Pipeline Description¶

This notebook is a simple notebook which reads the pipeline diagram generated through DrawIO and exported into a PDF.

The Raw DrawIO File is available here. The resulting PDF is presented for illustration purposes below.

from pdf2image import convert_from_path


pages = convert_from_path('plot_out/updated-pipeline-diagram.pdf', 500)

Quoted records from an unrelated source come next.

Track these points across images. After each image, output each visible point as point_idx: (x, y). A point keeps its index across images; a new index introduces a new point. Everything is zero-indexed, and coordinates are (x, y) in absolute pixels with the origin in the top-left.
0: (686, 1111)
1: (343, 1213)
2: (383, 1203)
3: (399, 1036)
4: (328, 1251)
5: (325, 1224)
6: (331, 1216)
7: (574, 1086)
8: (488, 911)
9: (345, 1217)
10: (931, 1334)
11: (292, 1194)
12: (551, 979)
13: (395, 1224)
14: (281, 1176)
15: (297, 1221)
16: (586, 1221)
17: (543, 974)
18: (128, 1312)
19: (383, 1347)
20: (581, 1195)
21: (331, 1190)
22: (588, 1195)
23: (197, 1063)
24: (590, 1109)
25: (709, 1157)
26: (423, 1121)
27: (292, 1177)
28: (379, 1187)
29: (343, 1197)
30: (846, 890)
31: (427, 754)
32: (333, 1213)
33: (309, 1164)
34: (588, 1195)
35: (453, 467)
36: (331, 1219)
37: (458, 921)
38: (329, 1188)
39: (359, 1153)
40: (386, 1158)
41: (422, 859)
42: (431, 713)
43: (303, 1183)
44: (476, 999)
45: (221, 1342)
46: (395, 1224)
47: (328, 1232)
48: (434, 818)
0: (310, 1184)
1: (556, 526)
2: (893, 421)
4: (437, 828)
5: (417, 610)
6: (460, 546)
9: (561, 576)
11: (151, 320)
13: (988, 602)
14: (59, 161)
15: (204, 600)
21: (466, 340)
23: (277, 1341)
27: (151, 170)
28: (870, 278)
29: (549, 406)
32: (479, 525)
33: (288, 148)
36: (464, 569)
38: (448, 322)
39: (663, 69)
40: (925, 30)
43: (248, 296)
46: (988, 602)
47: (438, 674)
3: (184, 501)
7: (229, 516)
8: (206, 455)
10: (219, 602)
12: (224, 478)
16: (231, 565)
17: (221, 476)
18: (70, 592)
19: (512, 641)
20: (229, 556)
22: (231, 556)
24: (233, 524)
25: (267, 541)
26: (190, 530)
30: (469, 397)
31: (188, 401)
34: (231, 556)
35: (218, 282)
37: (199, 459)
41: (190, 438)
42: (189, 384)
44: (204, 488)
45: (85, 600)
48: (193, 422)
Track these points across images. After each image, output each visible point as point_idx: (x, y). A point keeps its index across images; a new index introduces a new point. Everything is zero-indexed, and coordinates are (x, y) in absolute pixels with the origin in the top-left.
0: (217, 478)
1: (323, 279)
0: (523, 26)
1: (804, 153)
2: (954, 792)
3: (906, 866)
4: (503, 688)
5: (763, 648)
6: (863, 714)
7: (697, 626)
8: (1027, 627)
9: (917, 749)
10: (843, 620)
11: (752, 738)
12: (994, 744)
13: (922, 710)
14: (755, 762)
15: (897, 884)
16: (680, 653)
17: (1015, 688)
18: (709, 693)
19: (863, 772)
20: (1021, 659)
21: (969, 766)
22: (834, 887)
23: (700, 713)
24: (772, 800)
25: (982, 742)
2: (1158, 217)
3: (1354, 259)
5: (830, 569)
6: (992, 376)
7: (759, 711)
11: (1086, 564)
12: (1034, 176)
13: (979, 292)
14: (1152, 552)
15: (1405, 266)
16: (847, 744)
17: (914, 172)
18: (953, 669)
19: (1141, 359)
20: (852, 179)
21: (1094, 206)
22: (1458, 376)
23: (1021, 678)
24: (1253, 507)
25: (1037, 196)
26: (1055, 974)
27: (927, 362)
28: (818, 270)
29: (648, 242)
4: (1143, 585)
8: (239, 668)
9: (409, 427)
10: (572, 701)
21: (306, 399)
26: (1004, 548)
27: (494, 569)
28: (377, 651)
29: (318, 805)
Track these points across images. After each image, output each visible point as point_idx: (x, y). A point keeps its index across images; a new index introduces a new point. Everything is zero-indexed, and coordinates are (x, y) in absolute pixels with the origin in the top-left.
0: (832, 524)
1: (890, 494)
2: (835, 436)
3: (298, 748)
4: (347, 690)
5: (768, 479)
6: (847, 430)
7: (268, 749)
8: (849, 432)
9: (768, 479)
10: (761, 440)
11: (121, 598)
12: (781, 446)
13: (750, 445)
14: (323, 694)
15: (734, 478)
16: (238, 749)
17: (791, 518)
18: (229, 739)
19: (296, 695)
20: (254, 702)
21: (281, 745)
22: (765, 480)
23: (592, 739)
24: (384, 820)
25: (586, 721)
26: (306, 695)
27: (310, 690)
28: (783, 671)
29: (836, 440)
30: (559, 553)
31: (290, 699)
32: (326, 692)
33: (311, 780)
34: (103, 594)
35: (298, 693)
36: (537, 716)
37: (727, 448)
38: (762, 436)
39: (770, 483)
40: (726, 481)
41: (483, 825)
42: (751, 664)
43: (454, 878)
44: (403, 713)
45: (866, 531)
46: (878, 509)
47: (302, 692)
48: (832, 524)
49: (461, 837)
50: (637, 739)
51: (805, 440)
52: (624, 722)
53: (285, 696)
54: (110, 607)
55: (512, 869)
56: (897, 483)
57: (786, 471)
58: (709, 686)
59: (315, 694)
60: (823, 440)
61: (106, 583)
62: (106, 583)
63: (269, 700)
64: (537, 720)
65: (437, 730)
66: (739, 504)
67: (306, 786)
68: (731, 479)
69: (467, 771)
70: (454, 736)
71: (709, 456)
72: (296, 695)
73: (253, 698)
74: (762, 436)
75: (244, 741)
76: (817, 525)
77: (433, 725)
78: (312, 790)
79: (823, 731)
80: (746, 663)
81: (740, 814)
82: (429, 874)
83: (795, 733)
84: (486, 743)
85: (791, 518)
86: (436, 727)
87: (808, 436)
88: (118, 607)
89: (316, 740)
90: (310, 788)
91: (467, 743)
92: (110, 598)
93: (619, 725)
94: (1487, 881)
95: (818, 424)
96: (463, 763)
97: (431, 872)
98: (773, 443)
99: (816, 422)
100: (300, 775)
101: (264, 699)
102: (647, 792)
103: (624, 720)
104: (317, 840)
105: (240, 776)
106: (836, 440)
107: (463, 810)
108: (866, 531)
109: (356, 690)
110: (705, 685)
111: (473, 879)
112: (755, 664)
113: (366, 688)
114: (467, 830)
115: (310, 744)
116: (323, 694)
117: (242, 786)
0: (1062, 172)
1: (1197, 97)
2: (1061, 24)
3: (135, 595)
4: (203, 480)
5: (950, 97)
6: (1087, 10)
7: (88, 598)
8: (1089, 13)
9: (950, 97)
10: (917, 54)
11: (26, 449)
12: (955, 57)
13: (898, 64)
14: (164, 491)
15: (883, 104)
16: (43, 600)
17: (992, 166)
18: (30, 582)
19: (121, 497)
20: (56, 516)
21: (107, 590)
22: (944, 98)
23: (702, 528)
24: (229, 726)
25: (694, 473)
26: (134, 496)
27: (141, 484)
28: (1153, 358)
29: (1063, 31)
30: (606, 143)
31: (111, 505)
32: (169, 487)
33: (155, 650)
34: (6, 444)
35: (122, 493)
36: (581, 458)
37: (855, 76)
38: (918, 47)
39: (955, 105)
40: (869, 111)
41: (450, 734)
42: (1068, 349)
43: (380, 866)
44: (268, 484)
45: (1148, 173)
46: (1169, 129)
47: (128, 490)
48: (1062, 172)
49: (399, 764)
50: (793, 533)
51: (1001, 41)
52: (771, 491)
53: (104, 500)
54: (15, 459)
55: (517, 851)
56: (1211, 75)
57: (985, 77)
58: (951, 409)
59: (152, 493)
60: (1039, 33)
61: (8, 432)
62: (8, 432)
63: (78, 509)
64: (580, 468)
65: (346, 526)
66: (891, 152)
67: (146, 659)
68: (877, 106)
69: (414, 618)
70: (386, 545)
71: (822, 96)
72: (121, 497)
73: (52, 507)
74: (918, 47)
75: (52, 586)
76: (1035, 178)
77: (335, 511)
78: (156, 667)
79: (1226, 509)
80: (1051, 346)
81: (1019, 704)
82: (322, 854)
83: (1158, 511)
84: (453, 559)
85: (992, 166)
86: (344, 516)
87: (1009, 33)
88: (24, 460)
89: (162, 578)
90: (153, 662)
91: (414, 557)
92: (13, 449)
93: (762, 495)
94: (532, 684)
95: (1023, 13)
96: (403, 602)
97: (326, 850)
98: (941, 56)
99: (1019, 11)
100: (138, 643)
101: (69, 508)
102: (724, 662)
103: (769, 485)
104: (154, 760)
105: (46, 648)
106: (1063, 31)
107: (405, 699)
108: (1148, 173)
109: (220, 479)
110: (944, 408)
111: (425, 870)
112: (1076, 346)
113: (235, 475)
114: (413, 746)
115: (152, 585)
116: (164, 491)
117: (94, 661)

pipeline_description = pages[0]
pipeline_description

Reproduces Figure 1 of the Paper:

Description:

The figure contains a flow chart diagram indicating the data processing pipeline presented in section 3.1, 3.2, and 3.3 of the paper. The figure presents the three stages of the pipeline indicated by three large vertically aligned boxes color coded by the stage of the pipeline. The first stage of the pipeline starts with choosing 100K notebooks randomly from the JetBrains dataset over which nbformat is run to check its validity. 99441 notebook which pass the validity check are filtered for python resulting in 92050 python notebooks. These notebooks proceed to the next stage of the pipeline indicated by a yellow box. The code cells from the source code and notebooks which programmatically generate images are selected. The 39540 notebooks extract 342722 images which result in 34 output types, and classification into 28 categories at later stages of the pipeline. The source code from these notebooks are also further analyzed. The final data enrichment stage of the pipeline uses the 100K notebooks from the initial stage and uses nbconvert to export HTML from the notebooks. By applying six themes, we obtain 589746 HTML files over which the aXe and HTMLCS accessibility engines are run resulting in a total 238675580 errors, warnings, and notices. The same HTML files are used to extract heading and table related information.